The second item on the CER agenda was the need to establish more competitive (meaning cheaper) roaming charges. This issue has been mostly driven by the Kiwi side, and reflects their continuing drive to increase competitive intensity in mobile networks (they had only two networks until recently).

We predict that roaming regulation may eventually result (there is almost no reason for the networks to be brow-beaten into lowering prices themselves), but that the development of the regulation may take a long time (the EU - the only similar region regulating roaming prices - took from 1993 to 2007 to finally cap roaming prices).

Meanwhile roaming prices will stay high. And of course so will roaming prices in all the other destinations throughout Asia, Africa, Europe and the Americas.

So you'll still need our vSIM cheaper post-paid alternative, even in NZ.


Travel

New airplanes

Airbus and Boeing dominate the aircraft market and have spent the last decade fighting over the medium-large widebody (two aisles) airliner market, with their new designs A380, A350 and 787.

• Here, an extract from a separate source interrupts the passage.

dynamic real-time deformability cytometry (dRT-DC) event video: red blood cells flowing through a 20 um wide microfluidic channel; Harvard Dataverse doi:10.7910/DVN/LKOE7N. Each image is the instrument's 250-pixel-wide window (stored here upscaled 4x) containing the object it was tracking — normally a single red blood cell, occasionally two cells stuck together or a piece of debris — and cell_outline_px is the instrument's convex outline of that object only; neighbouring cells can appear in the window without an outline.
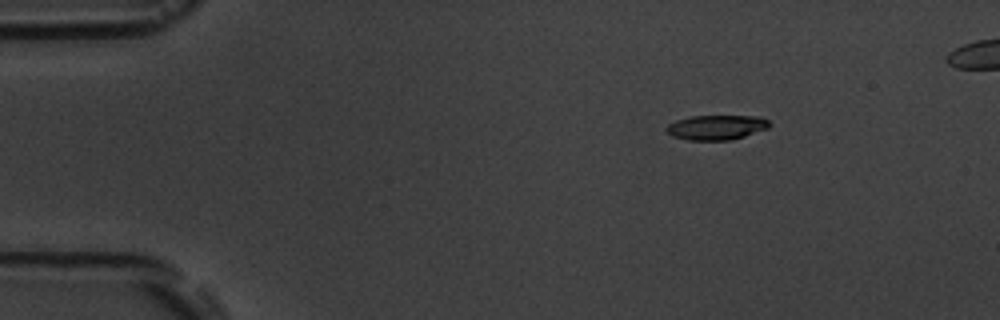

Their best-sellers, however, are the narrow-body A320 and 737 aircraft families, which are now getting a little long in the tooth. New engine technology (geared-fan turbines) can save around 15% of fuel burn, and both Boeing and Airbus have now announced their replacement plans.

For Airbus, that means a minimal rework of the current A320 (to be called the A320neo), but things are more complicated for Boeing. The 737 has a short undercarriage which cannot allow larger-diameter new engines (the current smaller engines had to be "squashed" to fit), but for the next generation Boeing has now announced a complete redesign of the 737. Presumably this will incorporate a large amount of composite materials and be a radical new shape.

Of course, this all takes time. Don't expect to see the new aircraft launch before 2016 (Airbus) or perhaps 2021 (Boeing).


Mobile phones

Non-shipping tablets

There have been a rash of new tablet devices announced by manufacturers to compete with the success of Apple's iPad device. Manufacturers announcing tablets include RIM (BlackBerry Playbook), Cisco (Cius), Dell (Streak), HP (Slate and PalmPad), Toshiba (Folio), LG (Optimus and UX10), Acer (Tablet), and even MicroSoft and Google (no names yet).

Curiously, however, most are actually not available to customers. Contacting the networks is futile as they will simply say the manufacturers haven't shipped the devices yet. What is going on?

We suspect there is a degree of vapourware happening here, with manufacturers prematurely announcing devices to build demand before the tablets are actually ready. But speculation has arisen that manufacturers cannot get some critical components (in particular the glass capacitative touchscreens) as Apple has apparently cornered a major proportion of the available supply from two key Taiwanese manufacturers (Wintek and TPK), meaning that other manufacturers simply cannot manufacture their proposed tablets.

We may have to wait longer for our touchscreen tablets to ship!